Write out the passage below on S&P's timing of share and IWF changes word for word, in full.

*** SOURCE EXTRACT

Changes in a company's shares outstanding and IWF due to its acquisition of another public company are made as soon as reasonably possible. At S&P's discretion, de minimis merger and acquisition share changes are accumulated and
implemented with the quarterly share rebalancing.
All other changes of less than 5% are accumulated and made quarterly on the third Friday of March, June, September, and December.
Changes in a company's total shares outstanding of 5% or more due to public offerings are made as soon as reasonably possible. Other changes of 5% or more (for example, due to tender offers, Dutch auctions, voluntary exchange offers,
company stock repurchases, private placements, acquisitions of private companies or non-index companies that do not trade on a major exchange, redemptions, exercise of options, warrants, conversion of preferred stock, notes, debt, equity
participations, at-the-market stock offerings or other recapitalizations) are made weekly, and are generally announced on Fridays for implementation after the close of trading the following Friday (one week later). If a 5% or more share change
causes a company's IWF to change by five percentage points or more, the IWF is updated at the same time as the share change. IWF changes resulting from partial tender offers are considered on a case-by-case basis.

******
*** INFORMATION SUPPLIED

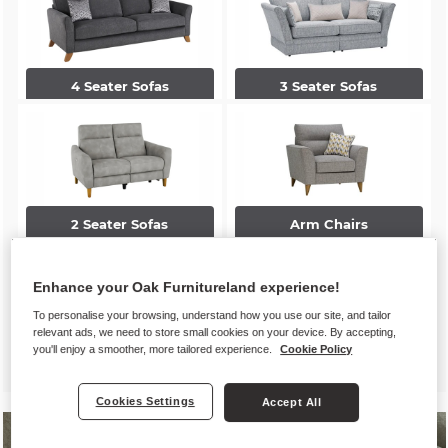
4 Seater Sofas
3 Seater Sofas
2 Seater Sofas
Arm Chairs
Enhance your Oak Furnitureland experience!
To personalise your browsing, understand how you use our site, and tailor
relevant ads, we need to store small cookies on your device. By accepting,
you'll enjoy a smoother, more tailored experience.
Cookie Policy
Accent Chairs
Footstools
Cookies Settings
Accept All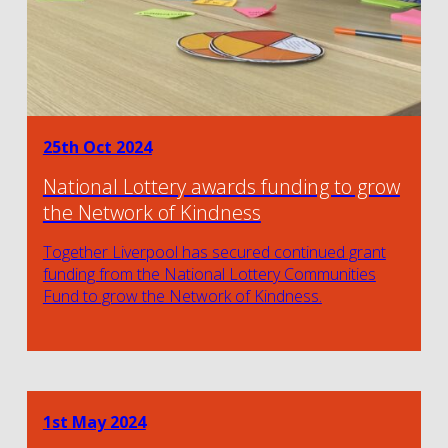
25th Oct 2024
National Lottery awards funding to grow
the Network of Kindness
Together Liverpool has secured continued grant
funding from the National Lottery Communities
Fund to grow the Network of Kindness.
1st May 2024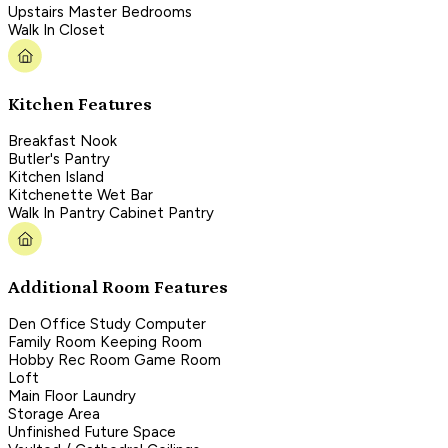
Upstairs Master Bedrooms
Walk In Closet
Kitchen Features
Breakfast Nook
Butler's Pantry
Kitchen Island
Kitchenette Wet Bar
Walk In Pantry Cabinet Pantry
Additional Room Features
Den Office Study Computer
Family Room Keeping Room
Hobby Rec Room Game Room
Loft
Main Floor Laundry
Storage Area
Unfinished Future Space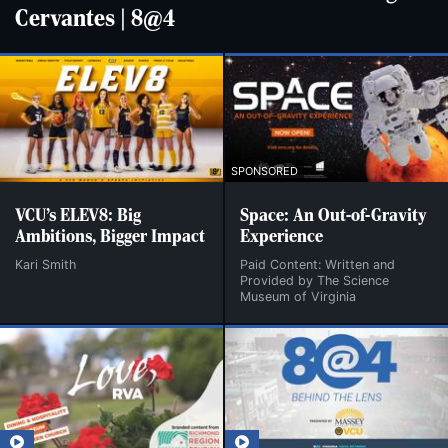
Cervantes | 8@4
SPONSORED
VCU’s ELEV8: Big
Space: An Out-of-Gravity
Ambitions, Bigger Impact
Experience
Kari Smith
Paid Content: Written and
Provided by The Science
Museum of Virginia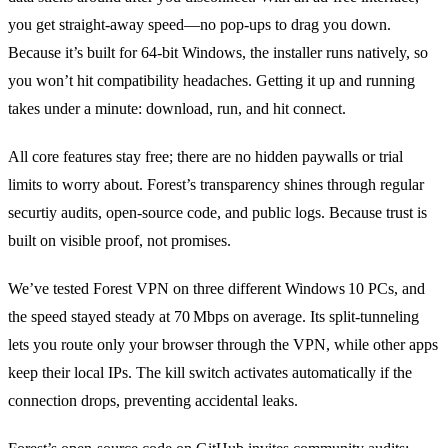
you get straight‑away speed—no pop‑ups to drag you down.
Because it’s built for 64‑bit Windows, the installer runs natively, so
you won’t hit compatibility headaches. Getting it up and running
takes under a minute: download, run, and hit connect.
All core features stay free; there are no hidden paywalls or trial
limits to worry about. Forest’s transparency shines through regular
securtiy audits, open‑source code, and public logs. Because trust is
built on visible proof, not promises.
We’ve tested Forest VPN on three different Windows 10 PCs, and
the speed stayed steady at 70 Mbps on average. Its split‑tunneling
lets you route only your browser through the VPN, while other apps
keep their local IPs. The kill switch activates automatically if the
connection drops, preventing accidental leaks.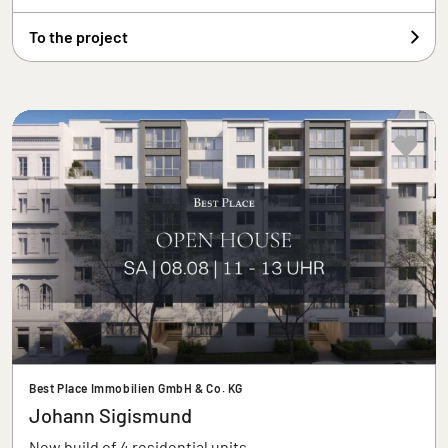
To the project
Best Place Immobilien GmbH & Co. KG
Johann Sigismund
New build of 4 residential units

******

*ANSWER SPACE*
Changes in a company's shares outstanding and IWF due to its acquisition of another public company are made as soon as reasonably possible. At S&P's discretion, de minimis merger and acquisition share changes are accumulated and
implemented with the quarterly share rebalancing.
All other changes of less than 5% are accumulated and made quarterly on the third Friday of March, June, September, and December.
Changes in a company's total shares outstanding of 5% or more due to public offerings are made as soon as reasonably possible. Other changes of 5% or more (for example, due to tender offers, Dutch auctions, voluntary exchange offers,
company stock repurchases, private placements, acquisitions of private companies or non-index companies that do not trade on a major exchange, redemptions, exercise of options, warrants, conversion of preferred stock, notes, debt, equity
participations, at-the-market stock offerings or other recapitalizations) are made weekly, and are generally announced on Fridays for implementation after the close of trading the following Friday (one week later). If a 5% or more share change
causes a company's IWF to change by five percentage points or more, the IWF is updated at the same time as the share change. IWF changes resulting from partial tender offers are considered on a case-by-case basis.